### [What is expected]
Please restate, word for word, the lines below that begin at the one with "репутацію. Стале правове" and end at the one with "polyamide 5%". Leave out all other lines.

[Saved entries]
####################
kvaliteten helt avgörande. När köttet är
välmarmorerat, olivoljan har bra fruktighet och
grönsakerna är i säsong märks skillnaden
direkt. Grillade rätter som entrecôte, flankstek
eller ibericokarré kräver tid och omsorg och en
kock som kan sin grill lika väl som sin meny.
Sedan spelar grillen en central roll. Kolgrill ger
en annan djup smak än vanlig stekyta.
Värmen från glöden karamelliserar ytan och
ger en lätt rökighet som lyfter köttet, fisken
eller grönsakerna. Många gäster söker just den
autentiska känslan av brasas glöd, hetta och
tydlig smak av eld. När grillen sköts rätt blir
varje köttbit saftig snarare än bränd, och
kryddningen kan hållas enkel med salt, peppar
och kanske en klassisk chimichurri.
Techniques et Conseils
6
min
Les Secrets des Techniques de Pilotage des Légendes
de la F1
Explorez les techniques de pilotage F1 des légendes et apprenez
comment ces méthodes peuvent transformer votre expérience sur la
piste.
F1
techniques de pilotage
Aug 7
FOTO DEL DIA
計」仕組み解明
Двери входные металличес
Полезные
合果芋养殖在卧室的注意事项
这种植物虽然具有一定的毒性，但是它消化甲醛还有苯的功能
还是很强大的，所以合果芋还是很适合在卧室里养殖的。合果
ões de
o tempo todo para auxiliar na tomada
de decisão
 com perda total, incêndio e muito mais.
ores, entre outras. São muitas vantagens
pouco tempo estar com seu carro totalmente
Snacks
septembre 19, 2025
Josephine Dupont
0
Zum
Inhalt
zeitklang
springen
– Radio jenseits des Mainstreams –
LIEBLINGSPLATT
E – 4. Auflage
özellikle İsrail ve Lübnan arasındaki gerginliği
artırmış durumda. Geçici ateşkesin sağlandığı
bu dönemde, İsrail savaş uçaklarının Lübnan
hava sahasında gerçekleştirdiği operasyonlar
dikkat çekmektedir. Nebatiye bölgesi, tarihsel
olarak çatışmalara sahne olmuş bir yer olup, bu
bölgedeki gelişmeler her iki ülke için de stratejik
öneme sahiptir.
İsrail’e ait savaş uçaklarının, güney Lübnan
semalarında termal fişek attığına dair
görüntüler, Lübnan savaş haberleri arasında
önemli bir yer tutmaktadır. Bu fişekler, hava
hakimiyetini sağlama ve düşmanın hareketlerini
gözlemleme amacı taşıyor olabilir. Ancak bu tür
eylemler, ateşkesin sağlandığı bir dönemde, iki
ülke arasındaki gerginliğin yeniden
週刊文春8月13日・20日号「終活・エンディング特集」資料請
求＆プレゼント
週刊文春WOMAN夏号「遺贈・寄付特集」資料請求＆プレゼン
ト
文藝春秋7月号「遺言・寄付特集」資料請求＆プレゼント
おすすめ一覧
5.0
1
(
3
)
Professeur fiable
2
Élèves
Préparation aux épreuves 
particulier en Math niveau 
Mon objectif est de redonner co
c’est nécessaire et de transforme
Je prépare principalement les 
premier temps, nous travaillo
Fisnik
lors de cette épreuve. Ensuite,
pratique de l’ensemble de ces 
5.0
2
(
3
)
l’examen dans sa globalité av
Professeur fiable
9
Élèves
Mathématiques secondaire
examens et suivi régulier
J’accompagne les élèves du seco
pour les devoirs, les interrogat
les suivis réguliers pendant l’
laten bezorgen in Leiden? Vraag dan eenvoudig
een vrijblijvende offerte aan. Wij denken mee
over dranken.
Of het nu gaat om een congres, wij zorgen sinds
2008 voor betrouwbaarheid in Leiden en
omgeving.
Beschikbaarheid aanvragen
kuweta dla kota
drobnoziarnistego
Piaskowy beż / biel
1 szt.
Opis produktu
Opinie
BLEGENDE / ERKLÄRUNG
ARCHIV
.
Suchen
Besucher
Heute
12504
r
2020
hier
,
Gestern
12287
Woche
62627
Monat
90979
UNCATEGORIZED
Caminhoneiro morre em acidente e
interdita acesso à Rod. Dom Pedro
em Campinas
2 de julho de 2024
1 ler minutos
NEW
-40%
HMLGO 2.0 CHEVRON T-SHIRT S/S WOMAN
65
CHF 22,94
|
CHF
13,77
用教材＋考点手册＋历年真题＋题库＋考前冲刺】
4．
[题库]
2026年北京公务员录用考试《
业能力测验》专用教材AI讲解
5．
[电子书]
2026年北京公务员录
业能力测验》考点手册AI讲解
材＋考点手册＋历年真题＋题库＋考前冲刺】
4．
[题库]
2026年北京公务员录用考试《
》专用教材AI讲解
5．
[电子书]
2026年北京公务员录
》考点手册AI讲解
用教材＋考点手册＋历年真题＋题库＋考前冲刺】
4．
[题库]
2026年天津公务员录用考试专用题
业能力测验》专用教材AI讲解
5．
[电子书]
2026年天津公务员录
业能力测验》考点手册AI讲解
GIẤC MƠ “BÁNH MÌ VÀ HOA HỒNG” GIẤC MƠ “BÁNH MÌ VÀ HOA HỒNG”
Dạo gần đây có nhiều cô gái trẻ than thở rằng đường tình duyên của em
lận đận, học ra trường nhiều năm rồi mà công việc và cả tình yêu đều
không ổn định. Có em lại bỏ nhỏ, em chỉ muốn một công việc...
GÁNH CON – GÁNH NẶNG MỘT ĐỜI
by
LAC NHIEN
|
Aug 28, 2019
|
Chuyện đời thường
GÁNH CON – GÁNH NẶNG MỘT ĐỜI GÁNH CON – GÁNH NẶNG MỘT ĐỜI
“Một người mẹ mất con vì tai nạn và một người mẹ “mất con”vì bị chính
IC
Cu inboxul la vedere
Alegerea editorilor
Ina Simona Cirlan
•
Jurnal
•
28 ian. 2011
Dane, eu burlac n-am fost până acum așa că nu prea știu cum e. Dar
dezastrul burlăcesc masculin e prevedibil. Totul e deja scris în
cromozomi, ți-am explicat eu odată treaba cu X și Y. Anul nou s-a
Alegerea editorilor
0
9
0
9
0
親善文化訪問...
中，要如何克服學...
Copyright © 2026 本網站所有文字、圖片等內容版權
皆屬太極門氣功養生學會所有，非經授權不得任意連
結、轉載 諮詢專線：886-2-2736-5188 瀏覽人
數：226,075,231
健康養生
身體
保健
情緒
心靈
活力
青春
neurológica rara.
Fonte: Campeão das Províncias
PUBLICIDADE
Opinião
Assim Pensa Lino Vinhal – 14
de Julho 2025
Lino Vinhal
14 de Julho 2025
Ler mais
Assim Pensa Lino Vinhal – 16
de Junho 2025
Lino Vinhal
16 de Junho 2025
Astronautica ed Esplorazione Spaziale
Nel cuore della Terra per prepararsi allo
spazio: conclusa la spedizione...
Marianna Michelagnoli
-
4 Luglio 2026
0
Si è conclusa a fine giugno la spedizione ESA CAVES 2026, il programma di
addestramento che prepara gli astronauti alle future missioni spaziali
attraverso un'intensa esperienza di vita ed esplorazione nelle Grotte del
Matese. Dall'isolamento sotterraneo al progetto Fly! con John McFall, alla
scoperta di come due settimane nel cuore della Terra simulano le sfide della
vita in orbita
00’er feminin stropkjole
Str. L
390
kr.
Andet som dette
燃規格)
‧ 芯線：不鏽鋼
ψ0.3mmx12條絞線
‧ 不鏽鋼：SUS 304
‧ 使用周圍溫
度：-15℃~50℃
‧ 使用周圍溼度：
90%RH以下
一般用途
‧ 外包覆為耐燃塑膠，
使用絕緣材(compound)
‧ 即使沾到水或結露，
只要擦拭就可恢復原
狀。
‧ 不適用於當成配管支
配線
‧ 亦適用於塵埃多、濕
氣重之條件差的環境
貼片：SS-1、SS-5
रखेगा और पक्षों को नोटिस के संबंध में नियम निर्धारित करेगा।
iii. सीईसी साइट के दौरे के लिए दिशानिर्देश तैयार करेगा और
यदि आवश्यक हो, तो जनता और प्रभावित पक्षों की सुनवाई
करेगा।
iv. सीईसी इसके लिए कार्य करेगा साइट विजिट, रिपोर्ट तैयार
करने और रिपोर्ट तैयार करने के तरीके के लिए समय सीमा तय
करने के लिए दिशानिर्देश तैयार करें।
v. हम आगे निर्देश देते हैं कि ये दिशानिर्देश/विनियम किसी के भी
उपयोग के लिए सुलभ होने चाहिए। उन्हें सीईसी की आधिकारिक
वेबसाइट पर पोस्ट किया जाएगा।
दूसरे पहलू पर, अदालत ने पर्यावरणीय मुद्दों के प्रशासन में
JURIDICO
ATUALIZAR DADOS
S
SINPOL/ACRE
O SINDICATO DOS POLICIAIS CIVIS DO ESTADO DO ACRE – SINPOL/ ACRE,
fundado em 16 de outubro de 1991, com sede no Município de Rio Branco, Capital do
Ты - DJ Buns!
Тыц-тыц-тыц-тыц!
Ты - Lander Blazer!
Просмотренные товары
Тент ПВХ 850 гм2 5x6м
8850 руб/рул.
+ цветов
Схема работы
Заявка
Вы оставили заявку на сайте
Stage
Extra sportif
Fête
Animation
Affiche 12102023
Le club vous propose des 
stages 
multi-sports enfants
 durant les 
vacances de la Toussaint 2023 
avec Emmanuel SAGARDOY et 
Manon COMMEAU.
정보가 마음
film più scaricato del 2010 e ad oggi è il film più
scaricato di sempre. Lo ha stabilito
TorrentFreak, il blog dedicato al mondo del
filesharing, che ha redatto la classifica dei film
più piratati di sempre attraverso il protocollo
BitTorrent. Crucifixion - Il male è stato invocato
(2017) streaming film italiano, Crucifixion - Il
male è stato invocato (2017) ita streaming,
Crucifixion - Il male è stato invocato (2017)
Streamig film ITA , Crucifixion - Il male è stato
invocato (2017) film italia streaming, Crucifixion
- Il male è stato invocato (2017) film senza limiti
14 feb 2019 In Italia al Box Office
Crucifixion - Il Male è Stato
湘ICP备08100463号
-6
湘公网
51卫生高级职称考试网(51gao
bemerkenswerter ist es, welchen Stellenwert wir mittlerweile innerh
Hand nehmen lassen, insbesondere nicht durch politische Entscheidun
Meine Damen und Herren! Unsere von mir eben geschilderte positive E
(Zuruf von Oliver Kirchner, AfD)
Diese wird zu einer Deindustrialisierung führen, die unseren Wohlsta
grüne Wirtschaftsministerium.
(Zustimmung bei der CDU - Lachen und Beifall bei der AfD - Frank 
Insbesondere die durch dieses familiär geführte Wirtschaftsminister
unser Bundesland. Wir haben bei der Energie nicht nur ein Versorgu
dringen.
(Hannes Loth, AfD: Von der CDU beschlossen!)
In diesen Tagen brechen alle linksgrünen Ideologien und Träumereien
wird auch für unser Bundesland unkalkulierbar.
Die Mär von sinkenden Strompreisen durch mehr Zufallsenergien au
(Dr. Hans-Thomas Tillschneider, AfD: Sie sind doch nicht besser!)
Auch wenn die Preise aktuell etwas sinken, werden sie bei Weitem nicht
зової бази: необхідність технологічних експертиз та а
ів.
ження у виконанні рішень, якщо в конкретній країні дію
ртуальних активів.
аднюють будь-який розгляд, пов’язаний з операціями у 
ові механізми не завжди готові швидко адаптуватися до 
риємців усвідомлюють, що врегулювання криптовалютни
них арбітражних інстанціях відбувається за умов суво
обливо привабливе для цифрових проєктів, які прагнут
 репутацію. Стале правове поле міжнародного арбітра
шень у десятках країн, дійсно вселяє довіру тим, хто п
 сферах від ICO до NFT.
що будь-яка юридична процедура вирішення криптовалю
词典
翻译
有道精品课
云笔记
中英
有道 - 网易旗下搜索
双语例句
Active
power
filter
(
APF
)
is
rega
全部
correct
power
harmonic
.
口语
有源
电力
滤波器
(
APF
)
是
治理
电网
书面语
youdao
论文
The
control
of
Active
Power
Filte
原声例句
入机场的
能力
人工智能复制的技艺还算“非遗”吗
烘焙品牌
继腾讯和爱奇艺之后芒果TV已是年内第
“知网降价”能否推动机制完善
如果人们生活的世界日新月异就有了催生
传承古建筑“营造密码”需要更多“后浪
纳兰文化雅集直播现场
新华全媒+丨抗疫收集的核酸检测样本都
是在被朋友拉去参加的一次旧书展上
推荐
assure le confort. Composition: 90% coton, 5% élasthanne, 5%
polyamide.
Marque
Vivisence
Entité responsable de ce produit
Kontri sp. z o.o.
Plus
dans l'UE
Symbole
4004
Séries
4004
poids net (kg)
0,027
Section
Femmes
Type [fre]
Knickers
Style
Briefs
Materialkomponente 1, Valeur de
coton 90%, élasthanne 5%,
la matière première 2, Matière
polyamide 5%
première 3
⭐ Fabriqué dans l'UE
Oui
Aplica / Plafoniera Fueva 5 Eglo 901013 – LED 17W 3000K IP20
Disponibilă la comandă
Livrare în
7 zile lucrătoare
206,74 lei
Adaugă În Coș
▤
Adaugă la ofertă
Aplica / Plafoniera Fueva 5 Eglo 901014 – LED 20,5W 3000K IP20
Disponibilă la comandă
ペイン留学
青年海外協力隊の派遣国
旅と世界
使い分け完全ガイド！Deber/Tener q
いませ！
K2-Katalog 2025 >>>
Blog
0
####################
### [Task solution]
 репутацію. Стале правове поле міжнародного арбітра
шень у десятках країн, дійсно вселяє довіру тим, хто п
 сферах від ICO до NFT.
що будь-яка юридична процедура вирішення криптовалю
词典
翻译
有道精品课
云笔记
中英
有道 - 网易旗下搜索
双语例句
Active
power
filter
(
APF
)
is
rega
全部
correct
power
harmonic
.
口语
有源
电力
滤波器
(
APF
)
是
治理
电网
书面语
youdao
论文
The
control
of
Active
Power
Filte
原声例句
入机场的
能力
人工智能复制的技艺还算“非遗”吗
烘焙品牌
继腾讯和爱奇艺之后芒果TV已是年内第
“知网降价”能否推动机制完善
如果人们生活的世界日新月异就有了催生
传承古建筑“营造密码”需要更多“后浪
纳兰文化雅集直播现场
新华全媒+丨抗疫收集的核酸检测样本都
是在被朋友拉去参加的一次旧书展上
推荐
assure le confort. Composition: 90% coton, 5% élasthanne, 5%
polyamide.
Marque
Vivisence
Entité responsable de ce produit
Kontri sp. z o.o.
Plus
dans l'UE
Symbole
4004
Séries
4004
poids net (kg)
0,027
Section
Femmes
Type [fre]
Knickers
Style
Briefs
Materialkomponente 1, Valeur de
coton 90%, élasthanne 5%,
la matière première 2, Matière
polyamide 5%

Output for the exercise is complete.